[START EXTRACTED MATERIAL]

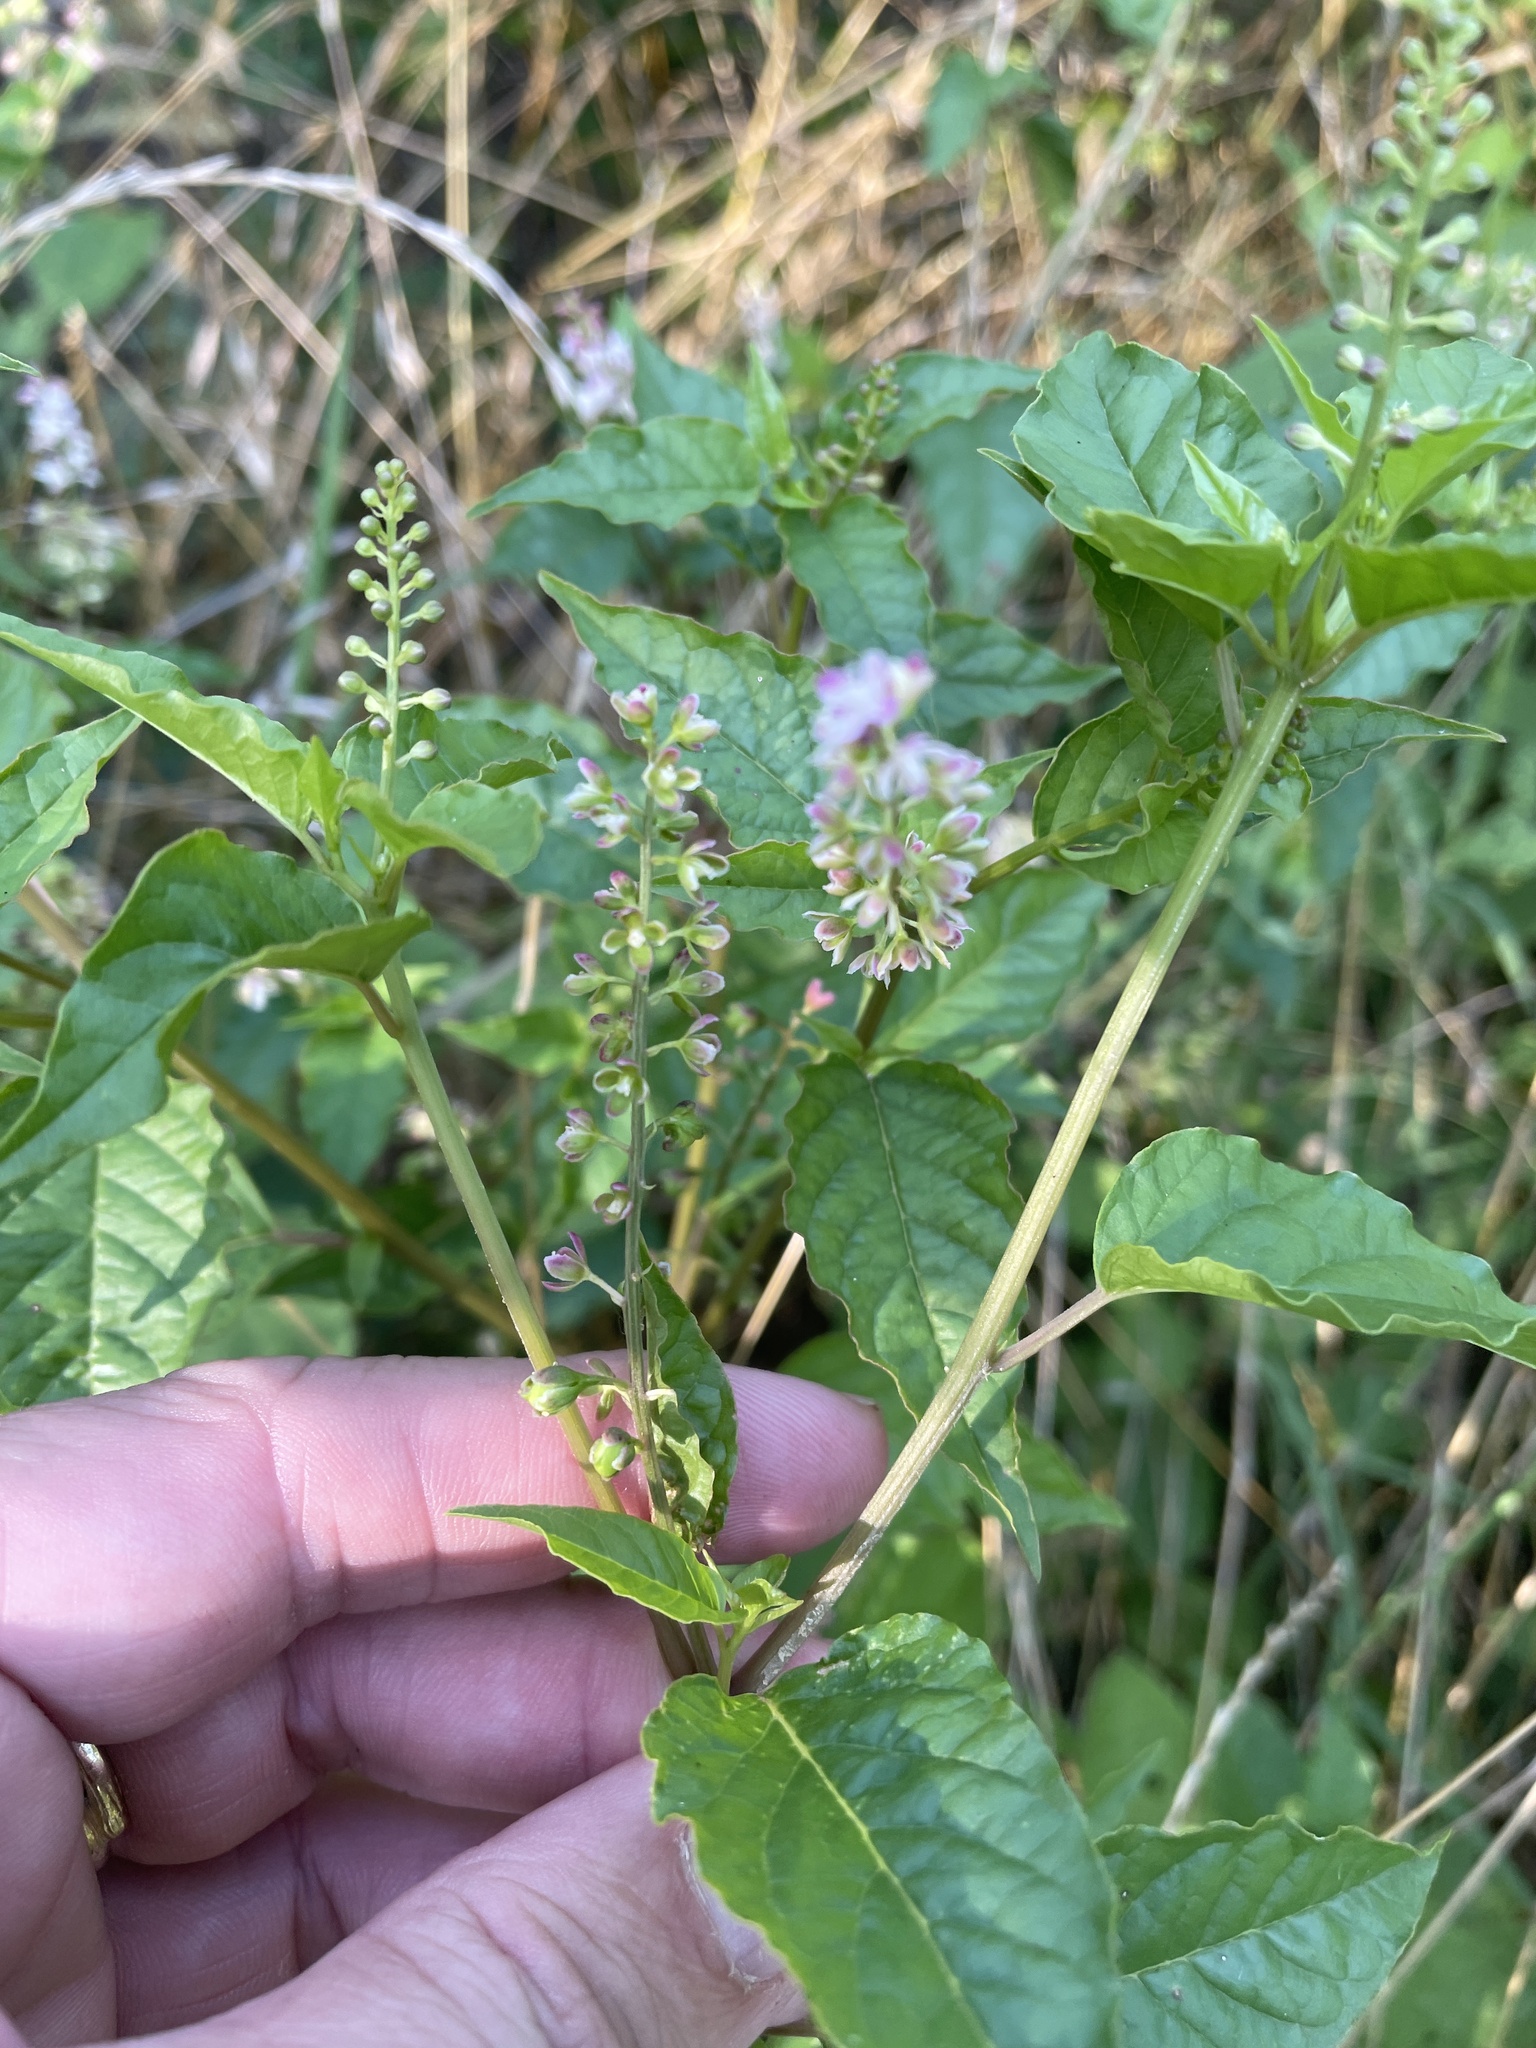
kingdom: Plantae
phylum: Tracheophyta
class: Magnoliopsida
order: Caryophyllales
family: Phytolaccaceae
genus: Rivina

[END EXTRACTED MATERIAL]
[START EXTRACTED MATERIAL]

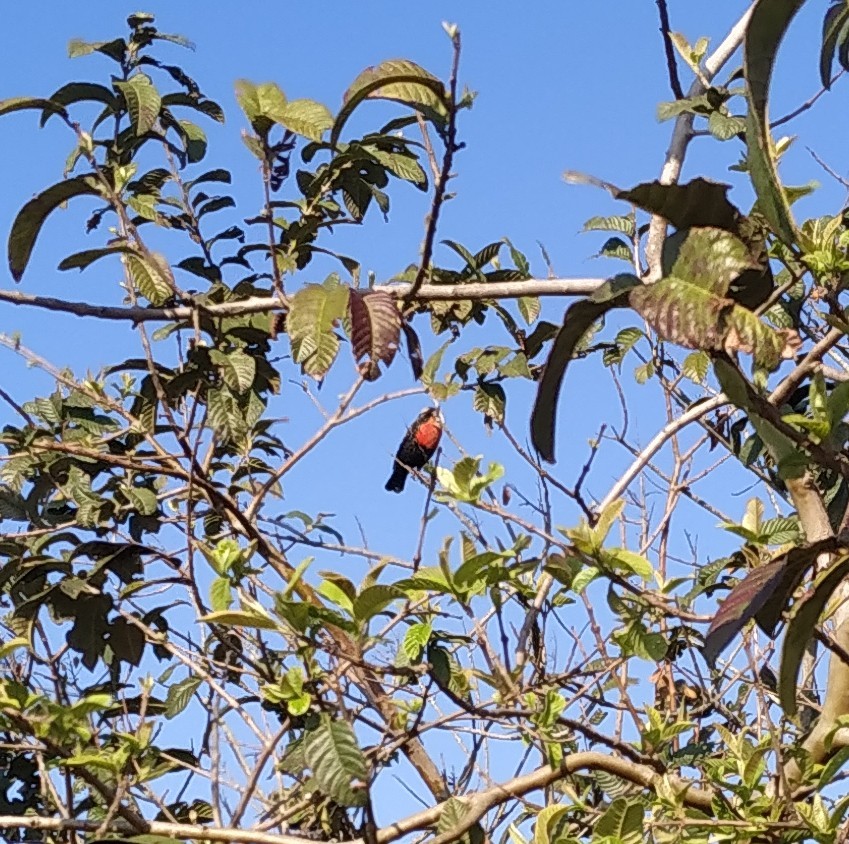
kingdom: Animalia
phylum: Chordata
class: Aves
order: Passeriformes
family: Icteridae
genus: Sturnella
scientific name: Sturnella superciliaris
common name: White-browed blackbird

[END EXTRACTED MATERIAL]

## WHAT TO DO:
Convert the listing, from the line with "phylum: Chordata" up to and including the line with "common name: White-browed blackbird", into a Markdown table with the columns n and Line, numbering each row and omitting any blank lines.

## CORRECT RESULT:
| n | Line |
|---|---|
| 1 | phylum: Chordata |
| 2 | class: Aves |
| 3 | order: Passeriformes |
| 4 | family: Icteridae |
| 5 | genus: Sturnella |
| 6 | scientific name: Sturnella superciliaris |
| 7 | common name: White-browed blackbird |